The entire Swedish Energy R&I programme is focused on clean and efficient, sustainable energy solutions, products and services. Some examples:

  • In support of Mission Innovation, continued and increased efforts on strategic basic energy research have been carried out, including = a programme on innovative long-term energy research, and on researcher defined Strategic Innovation Programmes.
  • The programme A Challenge from Sweden has been further developed to include both Swedish and international (mostly from MI countries) buyers’ groups for global Prize compe¬tition/Innovation procurement projects.
  • The support to product development and commercialisation continues to expand and so far, more than 80 SME’s have received support in some form. Of these, thirteen have entered a stock exchange and are now valued at about 10 times as much as the total SEA support to all the 80 + companies.

Top activities delivered in support of the Innovation Challenges in 2017

Regarding engagement in the MI workstreams, Swedish actors have engaged primarily in the IC1 on Smart Grids, the IC5 on Solar Fuels and the IC7 on Affordable Heating and Cooling.

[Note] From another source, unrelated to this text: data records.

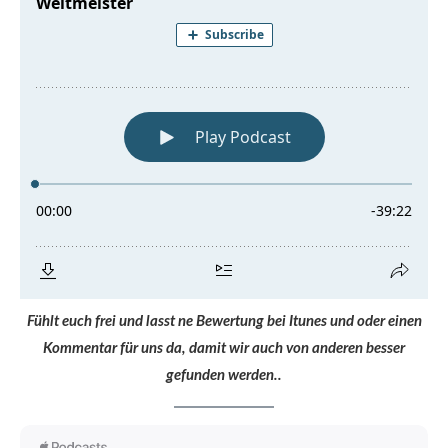
Fühlt euch frei und lasst ne Bewertung bei Itunes und oder einen
Kommentar für uns da, damit wir auch von anderen besser
gefunden werden..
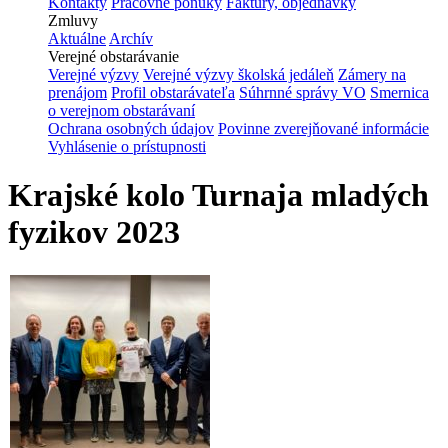
Kontakty
Pracovné ponuky
Faktúry, objednávky
Zmluvy
Aktuálne
Archív
Verejné obstarávanie
Verejné výzvy
Verejné výzvy školská jedáleň
Zámery na
prenájom
Profil obstarávateľa
Súhrnné správy VO
Smernica
o verejnom obstarávaní
Ochrana osobných údajov
Povinne zverejňované informácie
Vyhlásenie o prístupnosti
Krajské kolo Turnaja mladých
fyzikov 2023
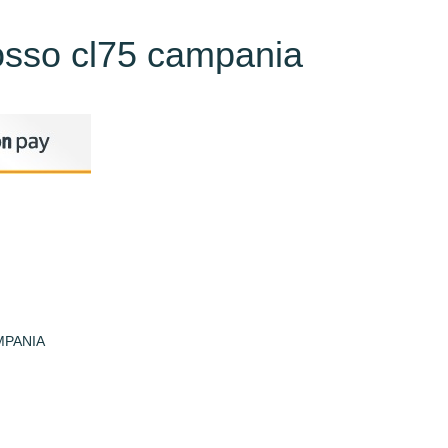
rosso cl75 campania
MPANIA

Sweden has been active in connecting the Mission Innovation Challenge 7 on Affordable Heating and Cooling to the Technology Collaboration Programmes (TCP) from the IEA network. The TCP network has the global expert network to support the goals of Mission Innovation and accelerate the international collaboration. The first joint collaboration project is already under preparation and further projects are under discussion.


Sweden’s collaborations entered into since the launch of MI has so far included projects and programmes within the Nordic Energy Research, the EU Horizon 2020 programme, the EU SET-Plan collaboration and the 22 IEA Technology Collaboration Programmes.